Ukrainian painter and sculptor Іван Марчук was born in Moskalivka, Kremianets county, Volhynia voivodeship.
He graduated from the Lviv Institute of Applied and Decorative Art in 1965 and then moved to Kyiv.
Until 1988 he was denied membership in the Union of Artists of Ukraine because his themes and style did not conform to socialist realism.
In Kyiv he created the wall-size ceramic-tile relief compositions (1969-72) in the Institute of Theoretical Physics of the Academy of Sciences of the Ukrainian SSR.



Marchuk paints fantastic figural and floral compositions with elements of surrealism, hyperrealist portraits (eg, R. Selsky, 1981), enigmatic landscapes, and abstract expressionist compositions (eg, the series ‘Colored Preludes’, 1978).

His figural tempera paintings of the ‘Voice of My Soul’ series depict seemingly irrational situations with skeletal, often grotesque, persons cut off at the waist and surrounded by sinister objects and creatures set in a vast empty landscape (eg, Empty Nest [1975] and Dialogue without Words, 1976).


Marchuk's palette borders on the monochromatic, and the unreality of the imagery is thereby reinforced.
His realistic landscapes have a peculiar, dense texture consisting of weblike layers of pigment that, combined with the dramatic use of light and dark, create an atmosphere of unease and mystery (eg, Willows in the Embrace of a Moonlit Night [1978] and Apple in the Snow, 1979).

After the 1986 Chornobyl nuclear accident Marchuk created nightmarish compositions depicting the total destruction of our planet (eg, Warning 1986).
He has had numerous solo exhibitions, starting in Moscow in 1979 and Kyiv in 1980.

His 43 canvases inspired by the poetry of Taras Shevchenko were exhibited at the museum in the Shevchenko National Preserve in Kaniv.
Since 1989 he has had several exhibitions in Australia, Canada, and New York.

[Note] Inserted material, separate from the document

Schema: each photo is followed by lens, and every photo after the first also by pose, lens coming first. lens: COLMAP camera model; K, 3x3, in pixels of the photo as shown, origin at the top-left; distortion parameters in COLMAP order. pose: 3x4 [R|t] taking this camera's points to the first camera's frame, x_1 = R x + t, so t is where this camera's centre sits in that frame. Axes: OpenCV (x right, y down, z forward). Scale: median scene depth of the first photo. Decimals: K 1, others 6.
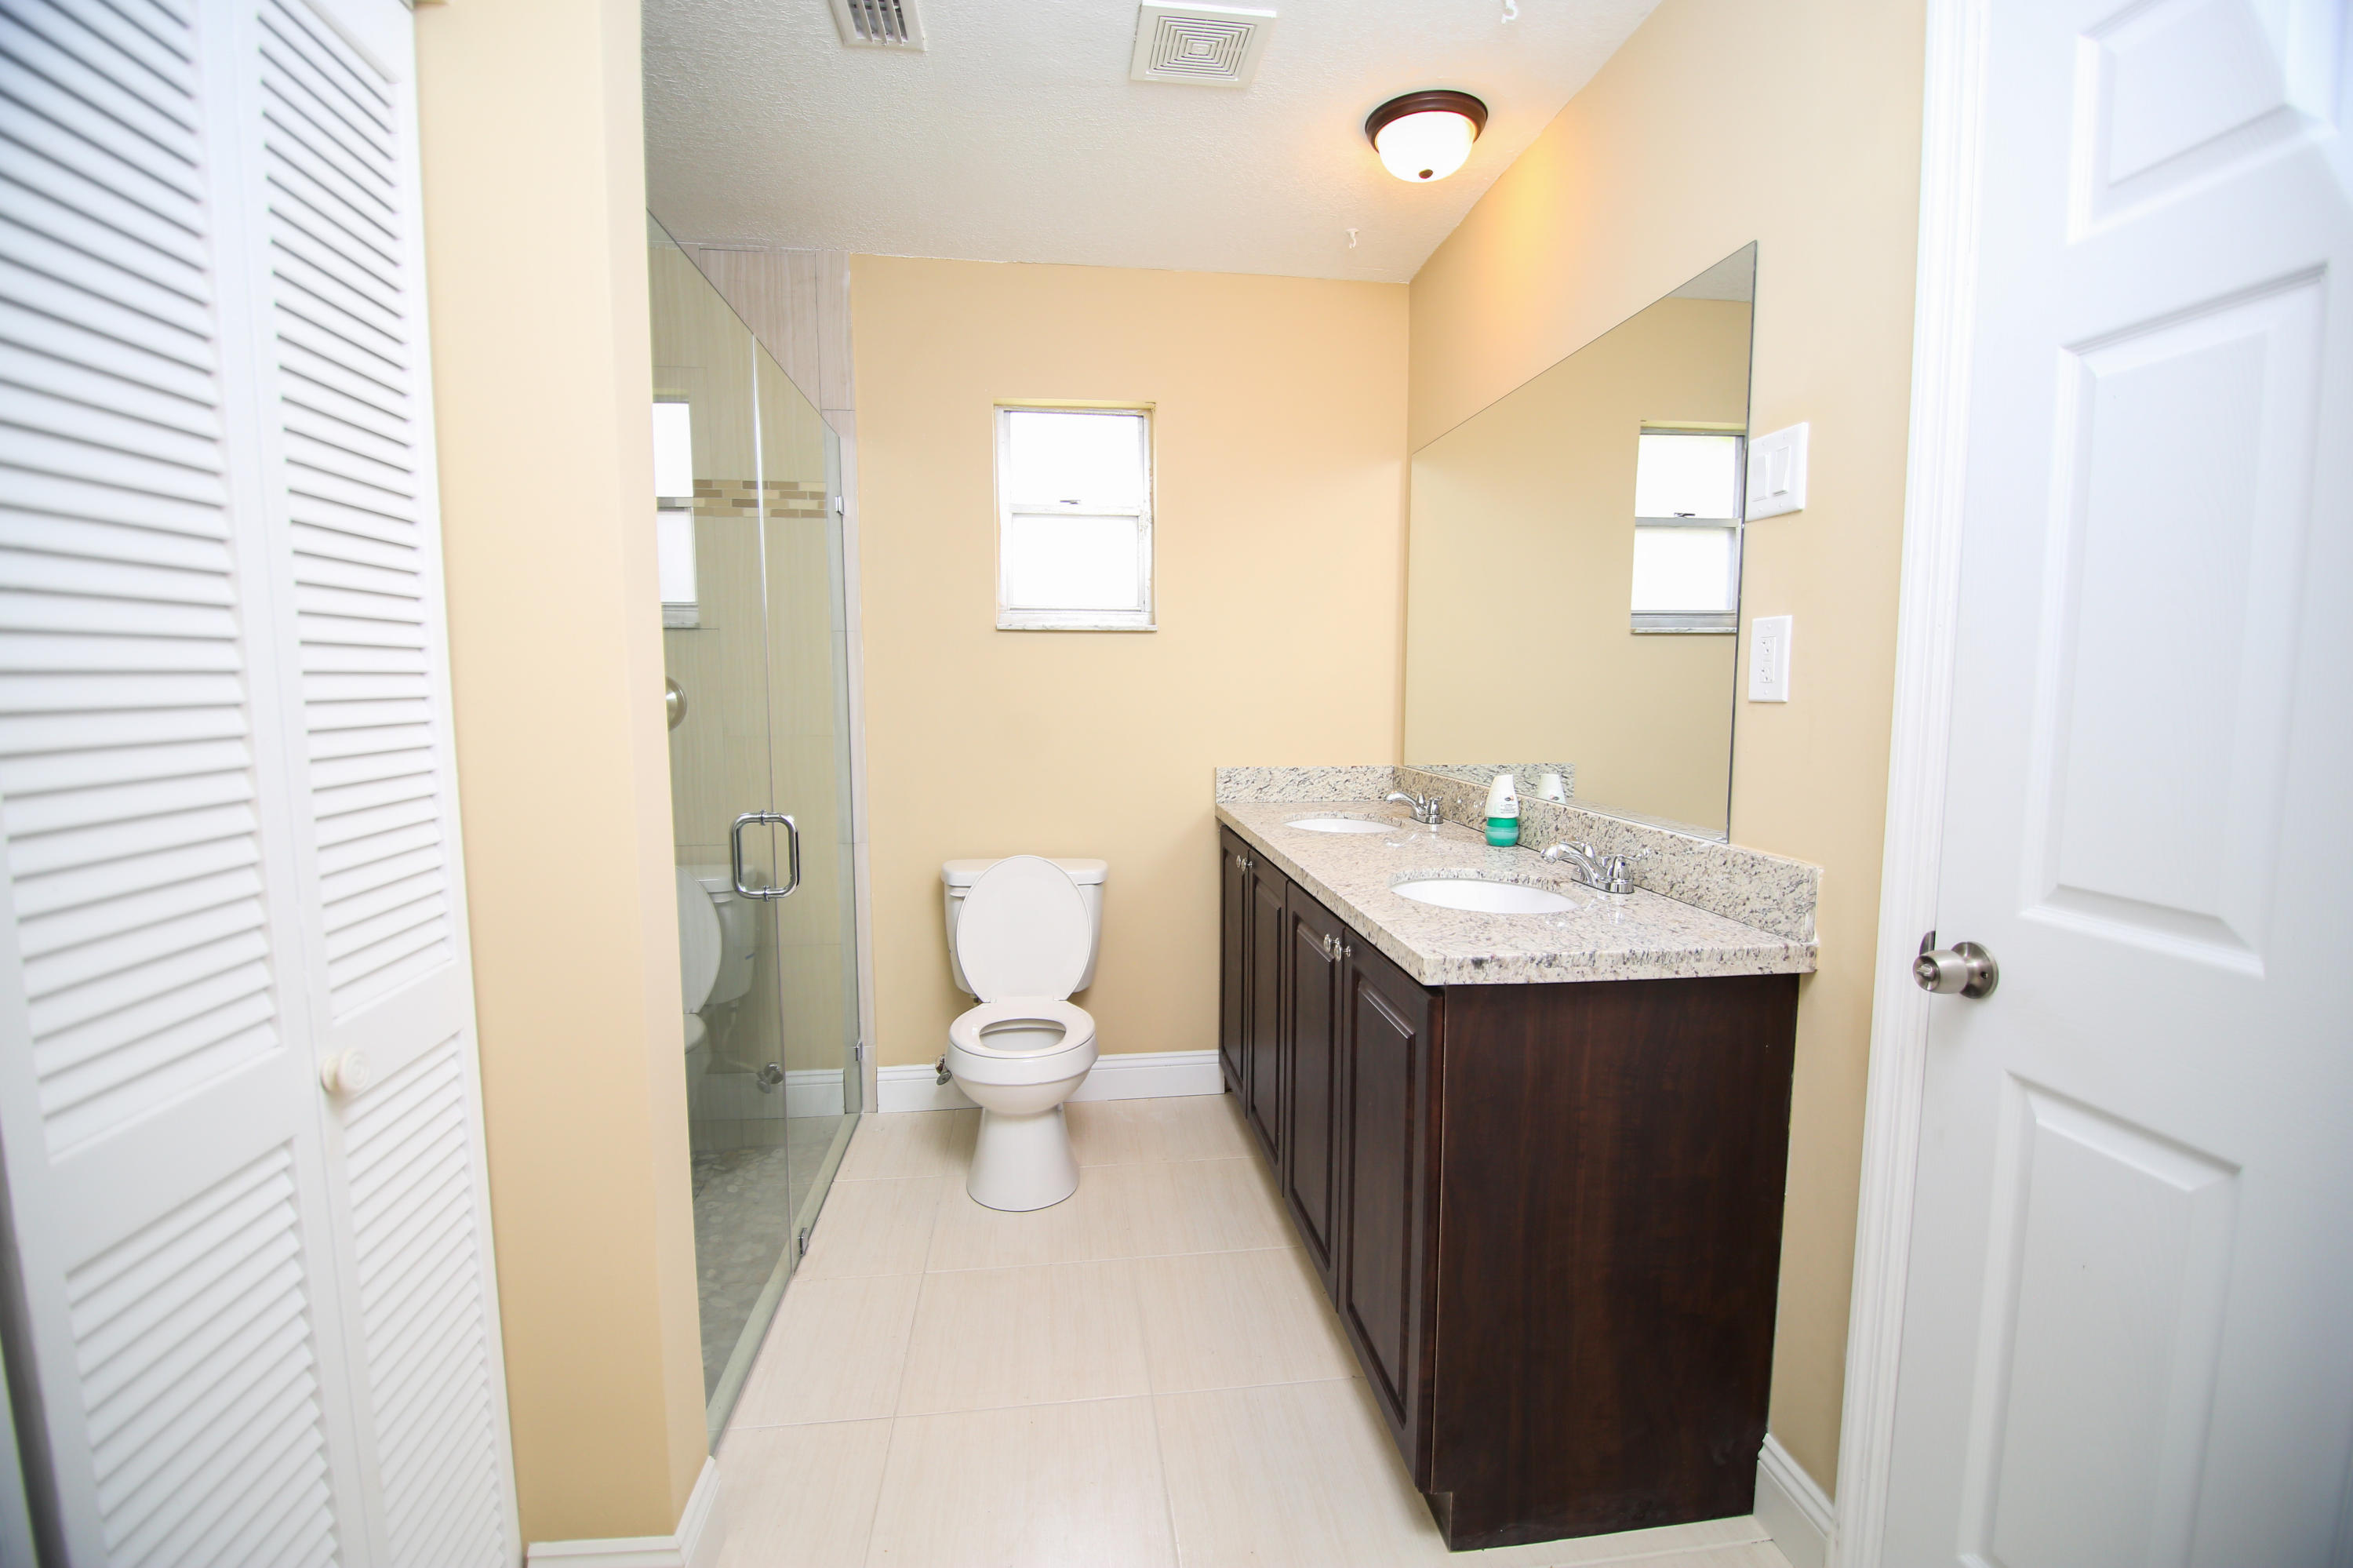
lens RADIAL K [[1046.6, 0, 1185.7], [0, 1046.6, 787.9], [0, 0, 1]] dist [-0.002062, -0.012443]
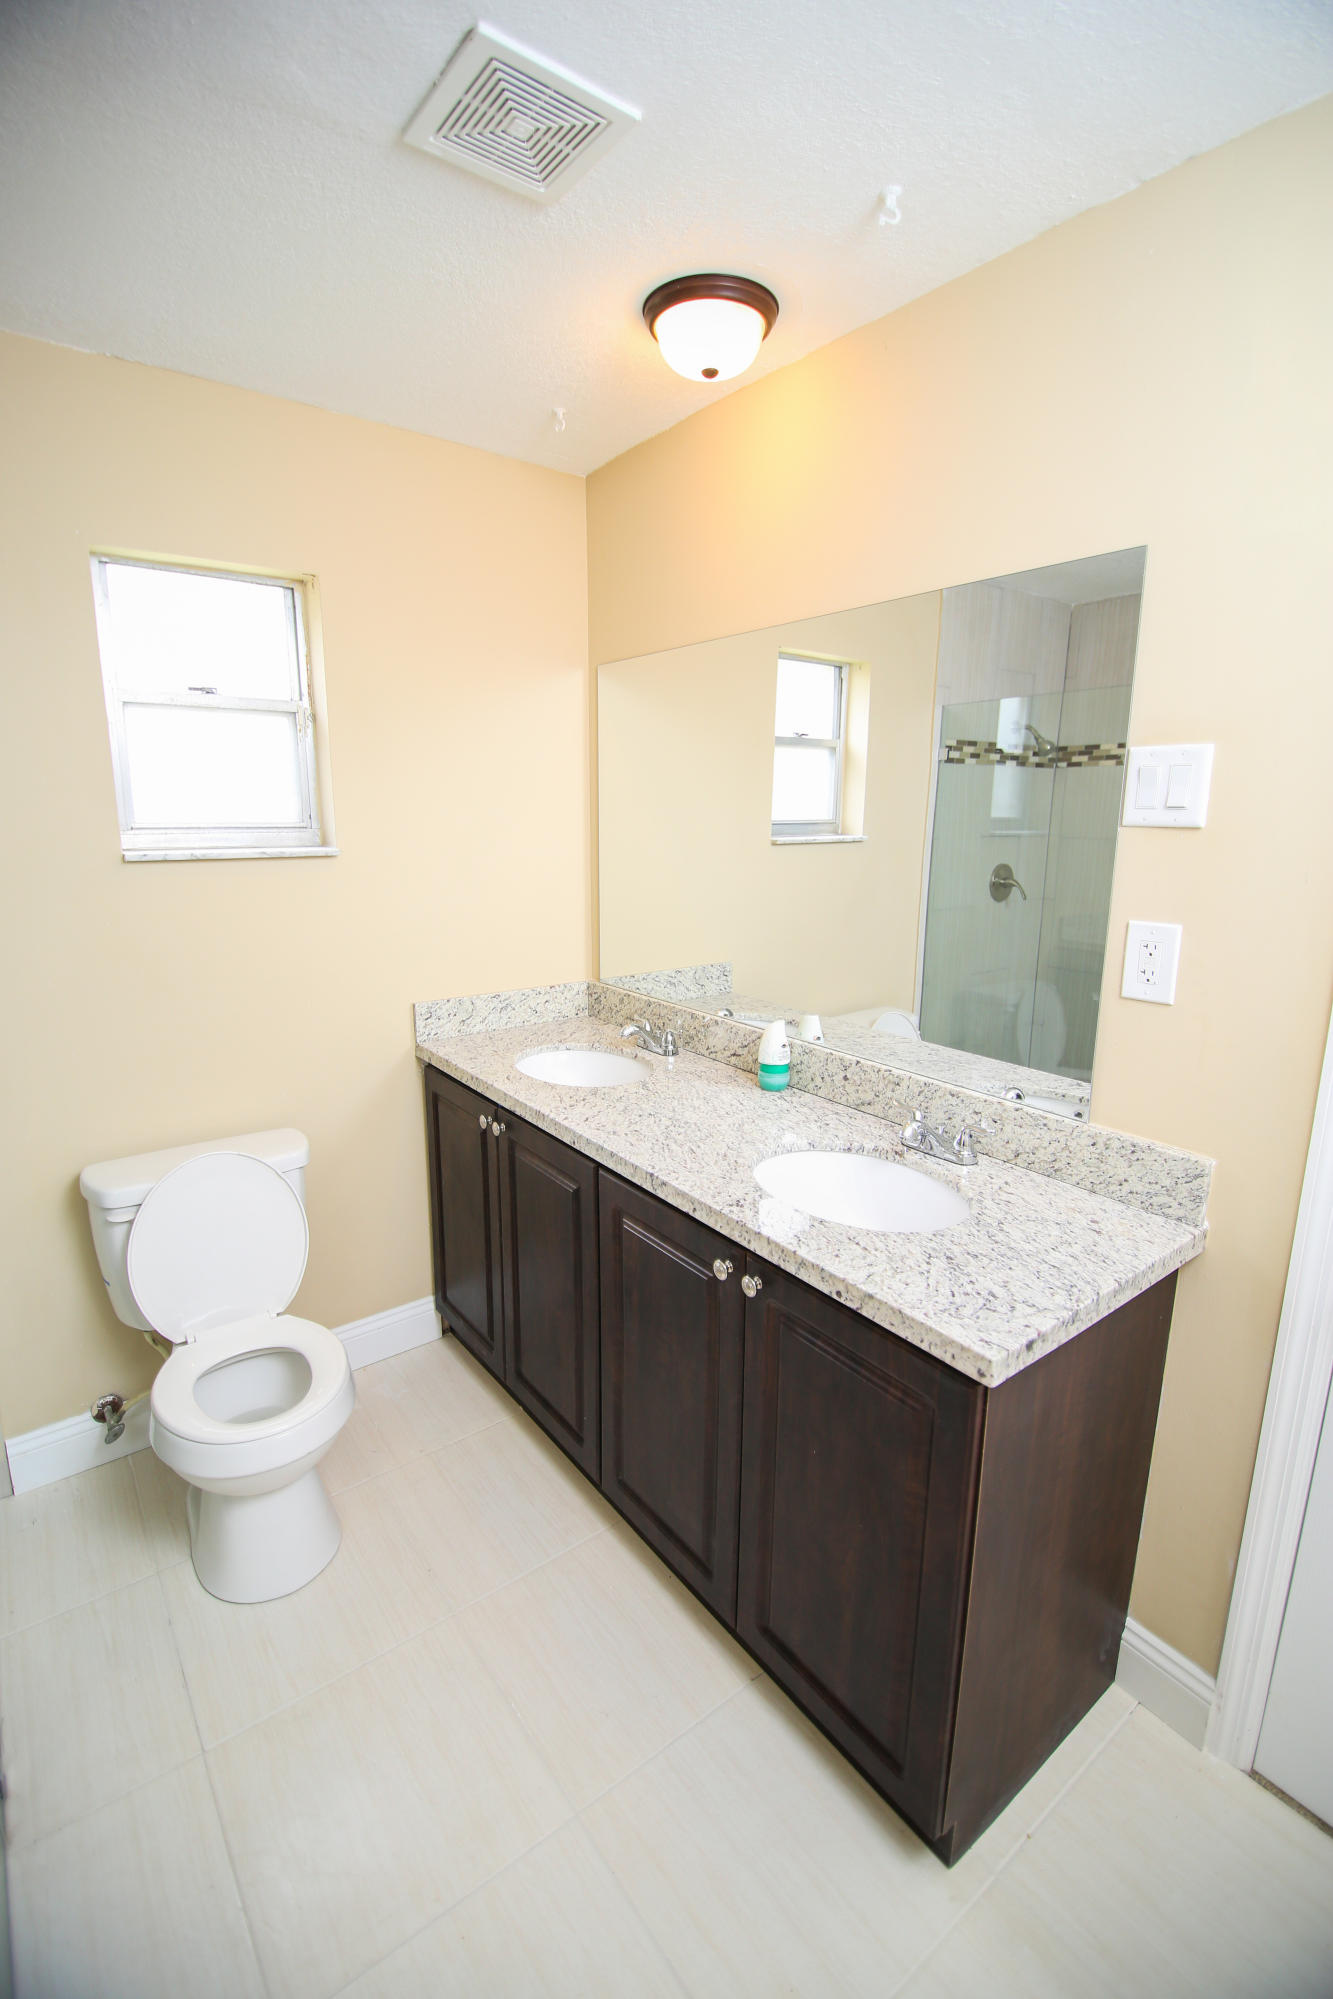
lens RADIAL K [[889.1, 0, 666.5], [0, 889.1, 990.8], [0, 0, 1]] dist [-0.002062, -0.012443]
pose [[0.867733, -0.097180, 0.487438, -0.207152], [0.045202, 0.992065, 0.117318, -0.147944], [-0.494971, -0.079767, 0.865240, 0.306011]]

After the September 11, 2001 attacks which he saw, Marchuk returned to Kiev. Not having been valued in the Soviet Union, Marchuk was well accepted in the independent Ukraine obtaining a prestigious T. Shevchenko award in 1997.
Ivan Marchuk was recently listed among the 100 living geniuses.
Marchuk invented a unique way of painting his pictures, which he calls "dabbing-on", thus creating an unusual effect of luminescence of his works.
A museum of Ivan Marchuk is planned to be constructed in Kiev.